Innovations in finance, social finance
1. Banking
2. Entrepreneurship and capital raising
3. Individual investment in art and music

A lot more people in the audience are looking for investment than people who have investors.

Shapeshifters meets artists all over the world.
People operate in diff zones
capital giver vs capital user
interesting connection between these people
big diff if they talk about money or rather passions and driving forces
we are looking for like minds that can lead to investment relations
Can be anything
How do these like-minded people meet?

That is why they started to create a map.
DNA report helps investors understand what they get out of funding creative ventures

The Bankers
Hans-Paul Muller?
Andrea?

Helped marginalized people get bank accounts.
Andrea is into electronic banking. How a bank can adress loans in a new way.
The bank they work for is Qb? Cute bee? It is way too loud in here and they don't have any supporting graphics. Could be?
started 3 years ago. Started with microfinancing and a mobile transaction system for areas where there were no normal banks.
want to finance social businesses. This is missing in central and Eastern Europe.

Erste Bank Group, Erste Foundation started in Vienna 200 years ago. Erste Ost. Sparkasse. Provide banking services to people who could at that time access banks at all (housekeepers, farmers, etc). It was a social business. Help people save money for if something happened to them.

The social dimension remains in Erste foundation.

The bank is an institution that enables things to happen in a society.

cultural or social projects are often not about profit. How can you provide financial services to businesses that are not concerned with profit?
It is hard for a bank to do that, which is why Would be (?) was established. The financial side has to work somehow. It's not a foundation or a donations system. The money has to come back to the investors. You don't have to turn a huge profit, but you have to be able to repay your loan.

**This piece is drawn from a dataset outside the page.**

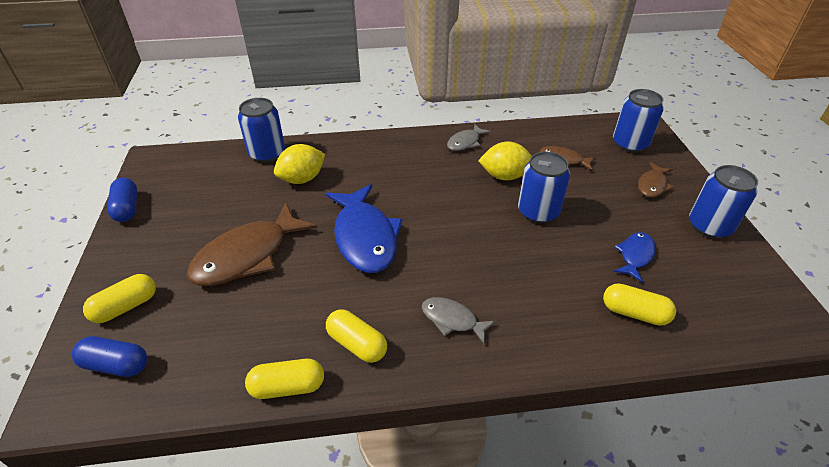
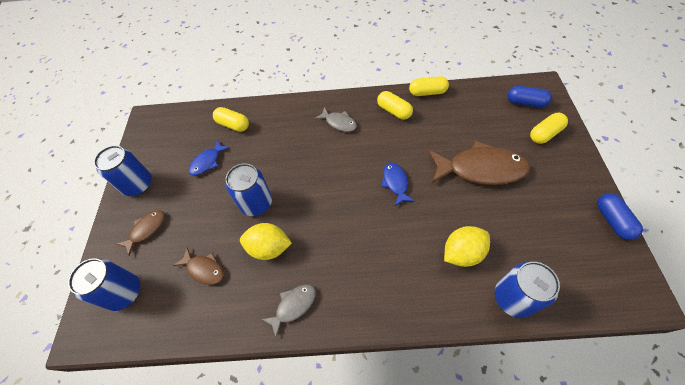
camera: 170 degrees left, 15 degrees up
(247, 256) = (481, 169): brown fish -> brown fish turned 45 degrees clockwise
(365, 237) = (395, 183): blue fish -> blue fish, size x0.51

Now the problem is that banks do not understand the profitability of social entrepreneurship, and that is what these guys are working on--educating banks and bankers about the benefits of financing social entrepreneurship.

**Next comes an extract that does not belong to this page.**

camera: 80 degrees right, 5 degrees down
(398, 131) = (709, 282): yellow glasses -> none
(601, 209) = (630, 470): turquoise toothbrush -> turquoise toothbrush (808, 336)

They offer support on how to approach and present to banks. They also give the entrepreneurs business advice. How to know if your idea is sustainable and how to change it if it is not so that you can repay your loans. The education process goes in both ways.

Mapping
Social integration award
central and Eastern Europe
every two years

How can we connect the winners and the shortlisted non-winners? How to create a social entrepreneur's socialnetwork.

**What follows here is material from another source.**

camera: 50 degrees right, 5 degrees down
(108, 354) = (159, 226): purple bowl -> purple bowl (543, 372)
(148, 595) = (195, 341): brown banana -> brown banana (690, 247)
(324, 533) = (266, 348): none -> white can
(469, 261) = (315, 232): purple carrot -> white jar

They made a map of 100 organizations. The organizations are clustered by city. (not bad)
Each point on the map has a video about the project and some contact information.
They're using open street maps for this.
The Social Integration Network
Starting with a map.

Is there any service for organizations not in Eastern Europe?
There are projects underway in Germany
Coworking space for social entrepreneurs in Vienna and all over the world
The organization is called GOOD BEE.

They're microfinancing microfinance. But of course, not only.
I gotta take a break before the second keynote... need sandwich.